Cortisol in hair may be a better indicator of chronic stress in war refugees than a commonly used questionnaire, researchers reported March 19 at the annual meeting of the American Association of Biological Anthropologists in Denver.
That’s the finding from a study of some 300 women and children who fled to Poland following Russia’s February 2022 invasion of Ukraine. Roughly a quarter of people exposed to conflict and violence experience long-term mental health problems, including depression, anxiety and post-traumatic stress, estimates suggest.
Yet identifying those most at risk has proven elusive, in part because standard questionnaires used to assess stress are not specific to refugee populations, says Grazyna Jasienska, a human biologist at Jagiellonian University in Kraków, Poland.
In this unpublished work, Jasienska and her team had adults fill out a questionnaire aimed at assessing the degree of stress experienced in unpredictable and overwhelming situations. The adults completed a similar questionnaire for younger children while older children responded on their own.
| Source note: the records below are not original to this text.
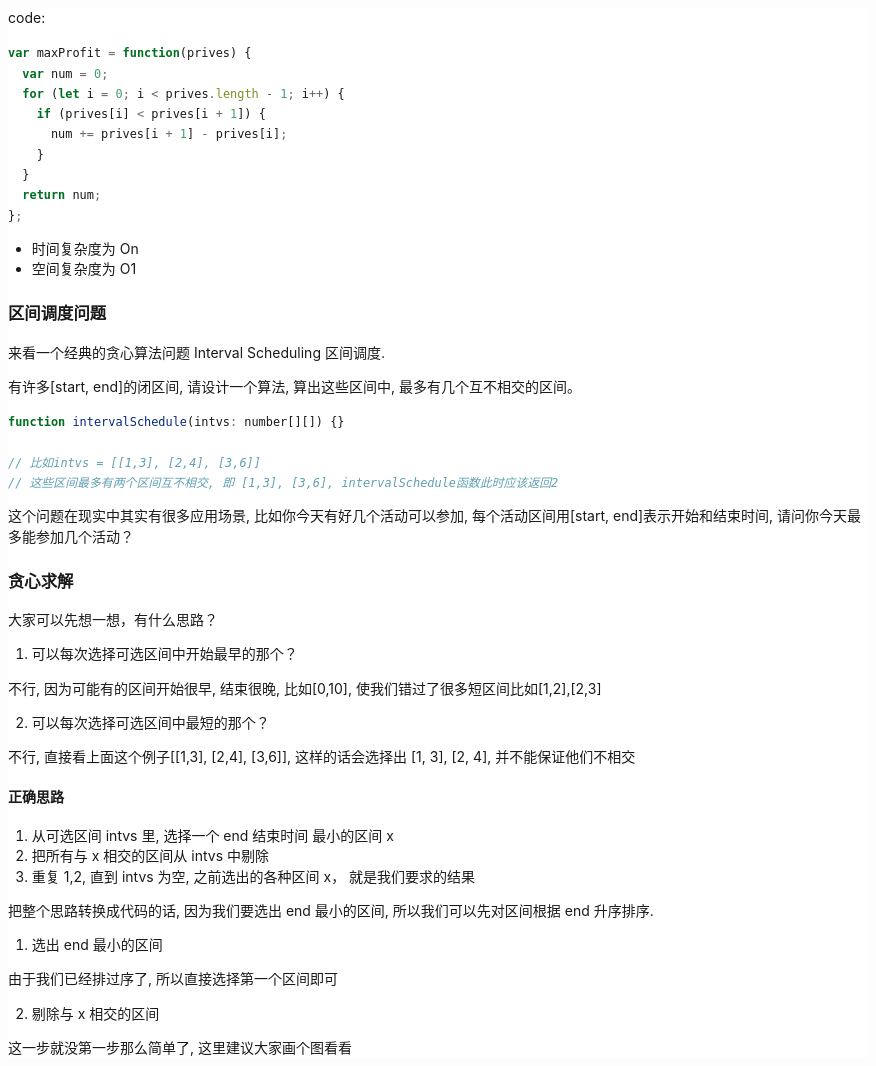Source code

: code:

```js
var maxProfit = function(prives) {
  var num = 0;
  for (let i = 0; i < prives.length - 1; i++) {
    if (prives[i] < prives[i + 1]) {
      num += prives[i + 1] - prives[i];
    }
  }
  return num;
};
```

- 时间复杂度为 On
- 空间复杂度为 O1

### 区间调度问题

来看一个经典的贪心算法问题 Interval Scheduling 区间调度.

有许多[start, end]的闭区间, 请设计一个算法, 算出这些区间中, 最多有几个互不相交的区间。

```js
function intervalSchedule(intvs: number[][]) {}

// 比如intvs = [[1,3], [2,4], [3,6]]
// 这些区间最多有两个区间互不相交, 即 [1,3], [3,6], intervalSchedule函数此时应该返回2
```

这个问题在现实中其实有很多应用场景, 比如你今天有好几个活动可以参加, 每个活动区间用[start, end]表示开始和结束时间, 请问你今天最多能参加几个活动？

### 贪心求解

大家可以先想一想，有什么思路？

1. 可以每次选择可选区间中开始最早的那个？

不行, 因为可能有的区间开始很早, 结束很晚, 比如[0,10], 使我们错过了很多短区间比如[1,2],[2,3]

2. 可以每次选择可选区间中最短的那个？

不行, 直接看上面这个例子[[1,3], [2,4], [3,6]], 这样的话会选择出 [1, 3], [2, 4], 并不能保证他们不相交

#### 正确思路

1. 从可选区间 intvs 里, 选择一个 end 结束时间 最小的区间 x
2. 把所有与 x 相交的区间从 intvs 中剔除
3. 重复 1,2, 直到 intvs 为空, 之前选出的各种区间 x， 就是我们要求的结果

把整个思路转换成代码的话, 因为我们要选出 end 最小的区间, 所以我们可以先对区间根据 end 升序排序.

1. 选出 end 最小的区间

由于我们已经排过序了, 所以直接选择第一个区间即可

2. 剔除与 x 相交的区间

这一步就没第一步那么简单了, 这里建议大家画个图看看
Stress levels were almost identical across individuals directly exposed to combat or fleeing Russian-controlled areas and those indirectly exposed to the war, or living in Ukrainian-controlled areas, the survey results suggested.
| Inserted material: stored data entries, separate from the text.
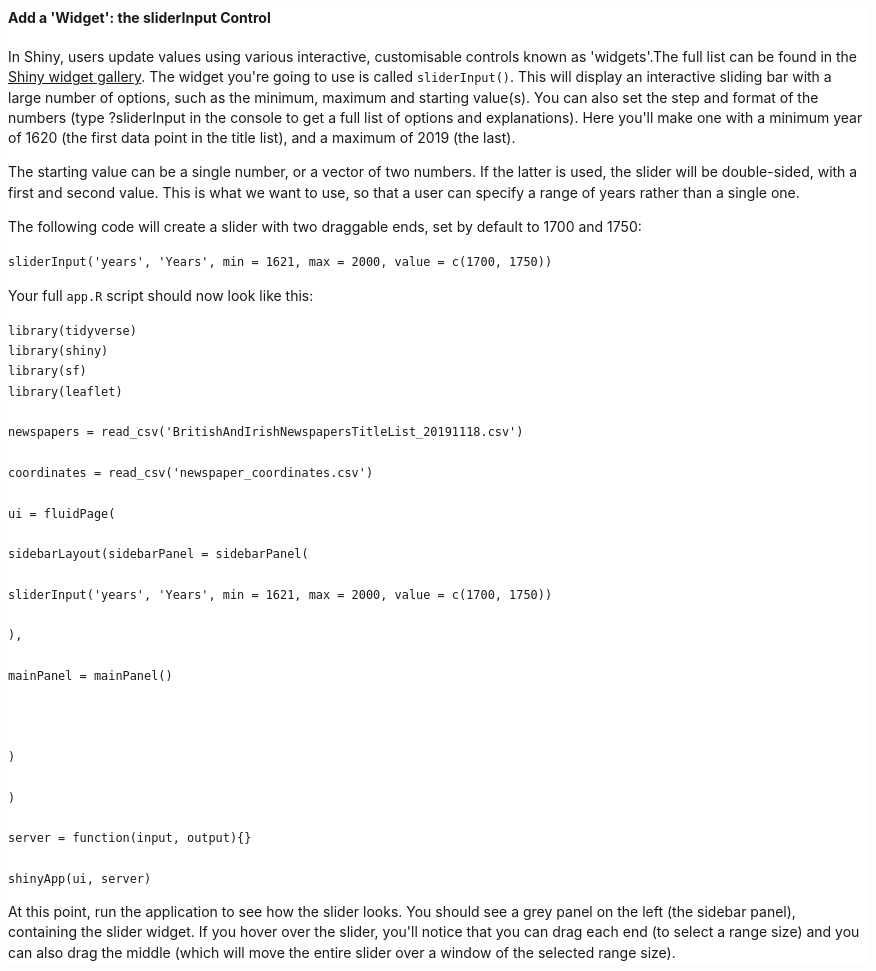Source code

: #### Add a 'Widget': the sliderInput Control

In Shiny, users update values using various interactive, customisable controls known as 'widgets'.The full list can be found in the [Shiny widget gallery](http://shiny.rstudio.com/gallery/widget-gallery.html). The widget you're going to use is called `sliderInput()`. This will display an interactive sliding bar with a large number of options, such as the minimum, maximum and starting value(s). You can also set the step and format of the numbers (type ?sliderInput in the console to get a full list of options and explanations). Here you'll make one with a minimum year of 1620 (the first data point in the title list), and a maximum of 2019 (the last).

The starting value can be a single number, or a vector of two numbers. If the latter is used, the slider will be double-sided, with a first and second value. This is what we want to use, so that a user can specify a range of years rather than a single one.

The following code will create a slider with two draggable ends, set by default to 1700 and 1750:

```
sliderInput('years', 'Years', min = 1621, max = 2000, value = c(1700, 1750))
```

Your full `app.R` script should now look like this:

```
library(tidyverse)
library(shiny)
library(sf)
library(leaflet)

newspapers = read_csv('BritishAndIrishNewspapersTitleList_20191118.csv')

coordinates = read_csv('newspaper_coordinates.csv')

ui = fluidPage(

sidebarLayout(sidebarPanel = sidebarPanel(

sliderInput('years', 'Years', min = 1621, max = 2000, value = c(1700, 1750))

),

mainPanel = mainPanel()



)

)

server = function(input, output){}

shinyApp(ui, server)
```

At this point, run the application to see how the slider looks. You should see a grey panel on the left (the sidebar panel), containing the slider widget. If you hover over the slider, you'll notice that you can drag each end (to select a range size) and you can also drag the middle (which will move the entire slider over a window of the selected range size).
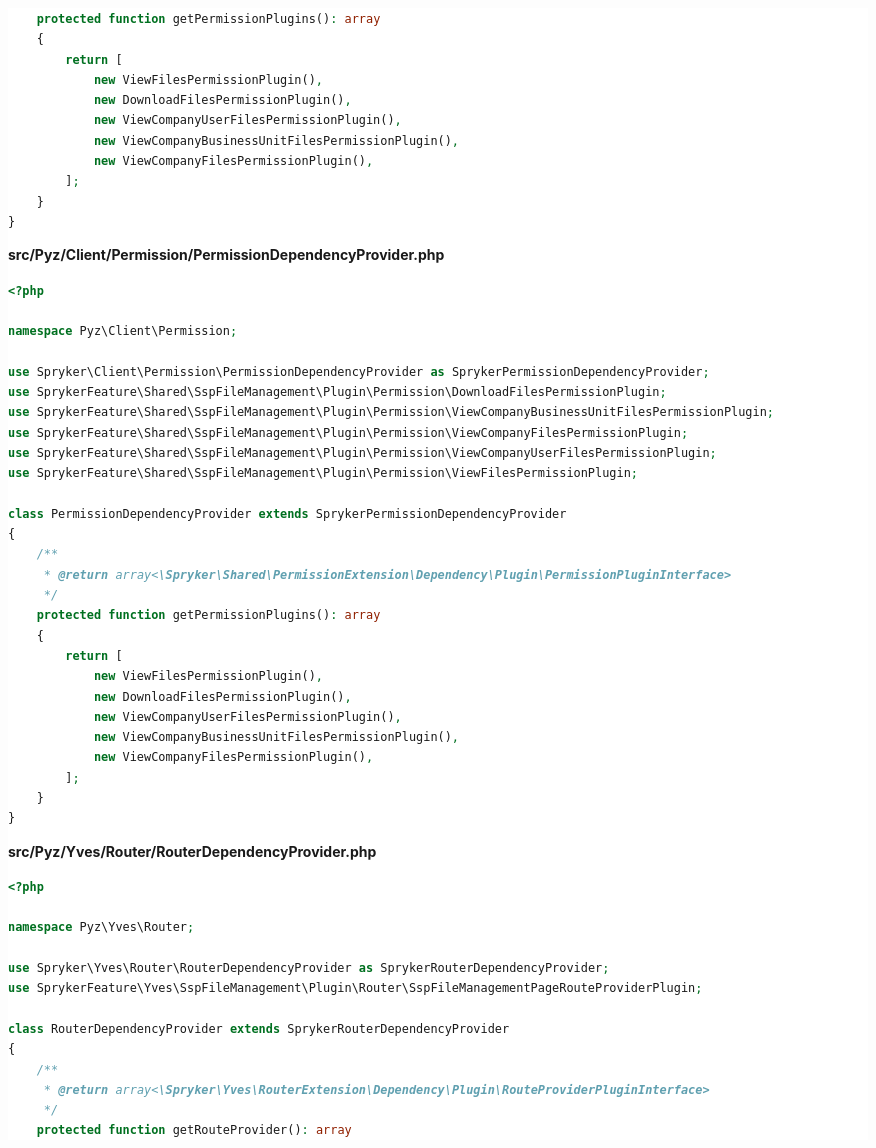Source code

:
 ```php
    protected function getPermissionPlugins(): array
    {
        return [
            new ViewFilesPermissionPlugin(),
            new DownloadFilesPermissionPlugin(),
            new ViewCompanyUserFilesPermissionPlugin(),
            new ViewCompanyBusinessUnitFilesPermissionPlugin(),
            new ViewCompanyFilesPermissionPlugin(),
        ];
    }
}

```

**src/Pyz/Client/Permission/PermissionDependencyProvider.php**

```php
<?php

namespace Pyz\Client\Permission;

use Spryker\Client\Permission\PermissionDependencyProvider as SprykerPermissionDependencyProvider;
use SprykerFeature\Shared\SspFileManagement\Plugin\Permission\DownloadFilesPermissionPlugin;
use SprykerFeature\Shared\SspFileManagement\Plugin\Permission\ViewCompanyBusinessUnitFilesPermissionPlugin;
use SprykerFeature\Shared\SspFileManagement\Plugin\Permission\ViewCompanyFilesPermissionPlugin;
use SprykerFeature\Shared\SspFileManagement\Plugin\Permission\ViewCompanyUserFilesPermissionPlugin;
use SprykerFeature\Shared\SspFileManagement\Plugin\Permission\ViewFilesPermissionPlugin;

class PermissionDependencyProvider extends SprykerPermissionDependencyProvider
{
    /**
     * @return array<\Spryker\Shared\PermissionExtension\Dependency\Plugin\PermissionPluginInterface>
     */
    protected function getPermissionPlugins(): array
    {
        return [
            new ViewFilesPermissionPlugin(),
            new DownloadFilesPermissionPlugin(),
            new ViewCompanyUserFilesPermissionPlugin(),
            new ViewCompanyBusinessUnitFilesPermissionPlugin(),
            new ViewCompanyFilesPermissionPlugin(),
        ];
    }
}

```

**src/Pyz/Yves/Router/RouterDependencyProvider.php**

```php
<?php

namespace Pyz\Yves\Router;

use Spryker\Yves\Router\RouterDependencyProvider as SprykerRouterDependencyProvider;
use SprykerFeature\Yves\SspFileManagement\Plugin\Router\SspFileManagementPageRouteProviderPlugin;

class RouterDependencyProvider extends SprykerRouterDependencyProvider
{
    /**
     * @return array<\Spryker\Yves\RouterExtension\Dependency\Plugin\RouteProviderPluginInterface>
     */
    protected function getRouteProvider(): array
```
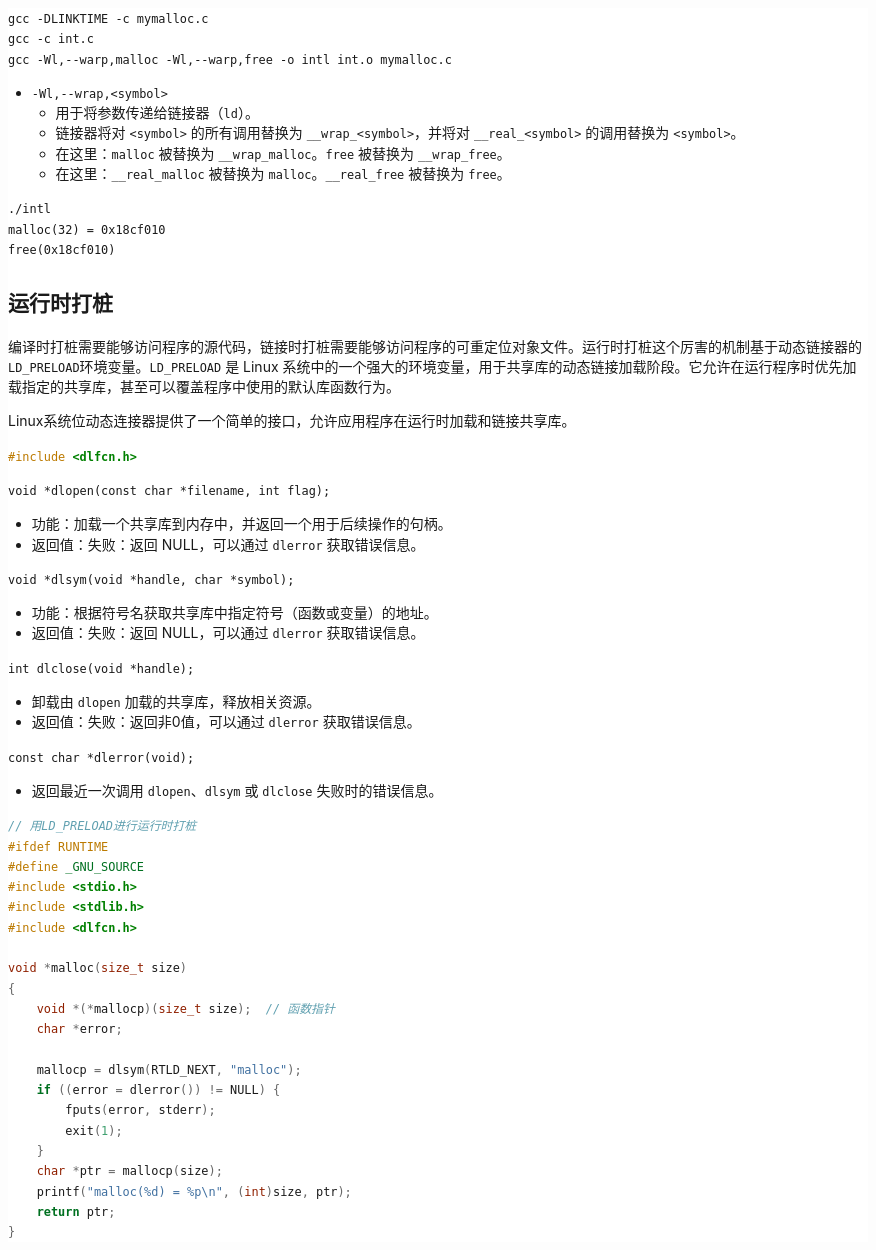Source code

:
 ```shell
gcc -DLINKTIME -c mymalloc.c
gcc -c int.c
gcc -Wl,--warp,malloc -Wl,--warp,free -o intl int.o mymalloc.c
```

- `-Wl,--wrap,<symbol>`
  - 用于将参数传递给链接器（`ld`）。
  - 链接器将对 `<symbol>` 的所有调用替换为 `__wrap_<symbol>`，并将对 `__real_<symbol>` 的调用替换为 `<symbol>`。
  - 在这里：`malloc` 被替换为 `__wrap_malloc`。`free` 被替换为 `__wrap_free`。
  - 在这里：`__real_malloc` 被替换为 `malloc`。`__real_free` 被替换为 `free`。

```shell
./intl
malloc(32) = 0x18cf010
free(0x18cf010)
```

## 运行时打桩

编译时打桩需要能够访问程序的源代码，链接时打桩需要能够访问程序的可重定位对象文件。运行时打桩这个厉害的机制基于动态链接器的`LD_PRELOAD`环境变量。`LD_PRELOAD` 是 Linux 系统中的一个强大的环境变量，用于共享库的动态链接加载阶段。它允许在运行程序时优先加载指定的共享库，甚至可以覆盖程序中使用的默认库函数行为。

Linux系统位动态连接器提供了一个简单的接口，允许应用程序在运行时加载和链接共享库。

```C
#include <dlfcn.h>
```

`void *dlopen(const char *filename, int flag);`

- 功能：加载一个共享库到内存中，并返回一个用于后续操作的句柄。
- 返回值：失败：返回 NULL，可以通过 `dlerror` 获取错误信息。

`void *dlsym(void *handle, char *symbol);`

- 功能：根据符号名获取共享库中指定符号（函数或变量）的地址。
- 返回值：失败：返回 NULL，可以通过 `dlerror` 获取错误信息。

`int dlclose(void *handle);`

- 卸载由 `dlopen` 加载的共享库，释放相关资源。
- 返回值：失败：返回非0值，可以通过 `dlerror` 获取错误信息。

`const char *dlerror(void);`

- 返回最近一次调用 `dlopen`、`dlsym` 或 `dlclose` 失败时的错误信息。

```C
// 用LD_PRELOAD进行运行时打桩
#ifdef RUNTIME
#define _GNU_SOURCE
#include <stdio.h>
#include <stdlib.h>
#include <dlfcn.h>

void *malloc(size_t size)
{
    void *(*mallocp)(size_t size);	// 函数指针
    char *error;
    
    mallocp = dlsym(RTLD_NEXT, "malloc");
    if ((error = dlerror()) != NULL) {
        fputs(error, stderr);
        exit(1);
    }
    char *ptr = mallocp(size);
    printf("malloc(%d) = %p\n", (int)size, ptr);
    return ptr;
}

```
Their hair, though, told a different story. Cortisol in hair builds up over time, and a few snippets can hint at a person’s stress levels over the previous three months or so, research from roughly the past 15 years suggests. Hair cortisol levels were much higher among those directly exposed to the war than those without such exposure.
For instance, among children ages 6 to 17, hair cortisol levels in the indirect exposure group averaged around 8.6 picograms per milligram. In the direct exposure group, those levels were 46 percent higher, or 12.5 picograms per milligram.
“Questionnaires don’t capture this [difference],” Jasienska says.
Moving forward, Jasienska would like to see researchers measure cortisol levels among the newly displaced. But collecting and analyzing biological samples can be tricky in challenging environments. Nor is all cortisol in hair reflective of chronic stress. People also release cortisol when they use energy for other reasons, such as exercise, Jasienska notes. She would also like researchers to develop and validate questionnaires targeted to war refugees.
“Questionnaires are not perfect. Cortisol is not perfect. Taken together, I think [that] will give us a better picture,” Jasienska says.